We investigate the functional role of emergent outliers in large language models, specifically attention sinks (a few tokens that consistently receive large attention logits) and residual sinks (a few fixed dimensions with persistently large activations across most tokens). We hypothesize that these outliers, in conjunction with the corresponding normalizations (\textit{e.g.}, softmax attention and RMSNorm), effectively rescale other non-outlier components. We term this phenomenon \textit{outlier-driven rescaling} and validate this hypothesis across different model architectures and training token counts. This view unifies the origin and mitigation of both sink types. Our main conclusions and observations include: (1) Outliers function jointly with normalization: removing normalization eliminates the corresponding outliers but degrades training stability and performance; directly clipping outliers while retaining normalization leads to degradation, indicating that outlier-driven rescaling contributes to training stability. (2) Outliers serve more as rescale factors rather than contributors, as the final contributions of attention and residual sinks are significantly smaller than those of non-outliers. (3) Outliers can be absorbed into learnable parameters or mitigated via explicit gated rescaling, leading to improved training performance (average gain of 2 points) and enhanced quantization robustness (1.2 points degradation under W4A4 quantization).

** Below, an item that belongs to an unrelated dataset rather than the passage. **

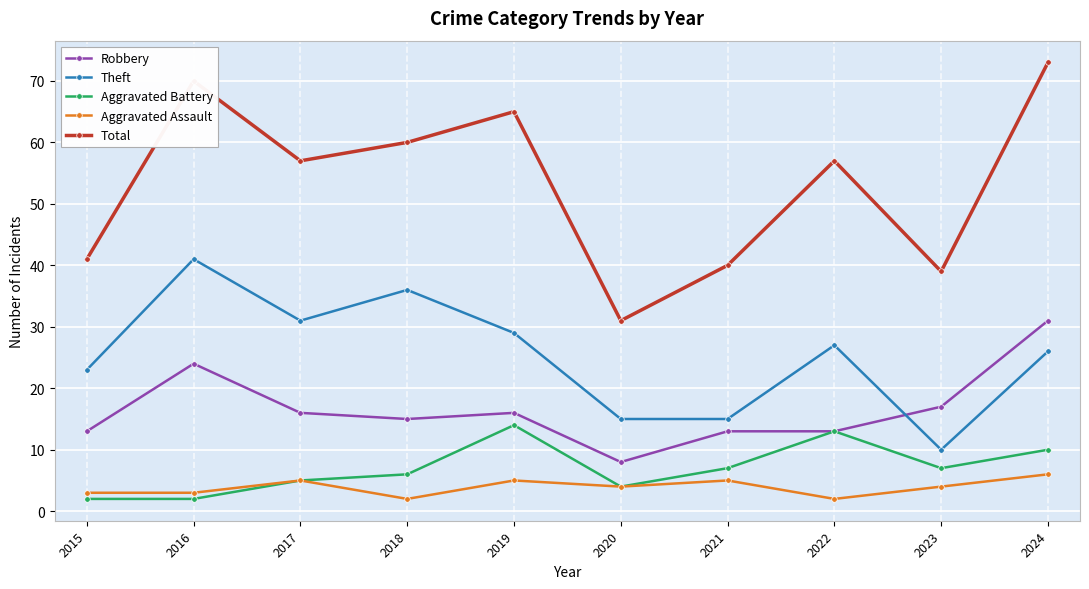

What is the value of the Aggravated Assault point at the 6th from the left?

4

翻译：本研究探讨了大型语言模型中涌现离群值的功能角色，具体包括注意力汇（持续获得较大注意力对数值的少量词元）和残差汇（在多数词元中持续保持较大激活值的固定维度）。我们假设这些离群值与相应的归一化操作（例如softmax注意力和RMSNorm）共同作用，能够有效重缩放其他非离群成分。我们将此现象称为离群值驱动的重缩放，并在不同模型架构和训练词元数量下验证了这一假设。该视角统一了两种汇类型的起源与缓解机制。我们的主要结论和观察包括：（1）离群值与归一化协同作用：移除归一化会消除相应离群值但会损害训练稳定性与性能；在保留归一化的同时直接裁剪离群值会导致性能下降，表明离群值驱动的重缩放有助于维持训练稳定性。（2）离群值主要充当重缩放因子而非贡献主体，因为注意力汇与残差汇的最终贡献度显著小于非离群成分。（3）离群值可被吸收至可学习参数中，或通过显式门控重缩放机制进行缓解，从而提升训练性能（平均增益2个百分点）并增强量化鲁棒性（在W4A4量化下性能仅下降1.2个百分点）。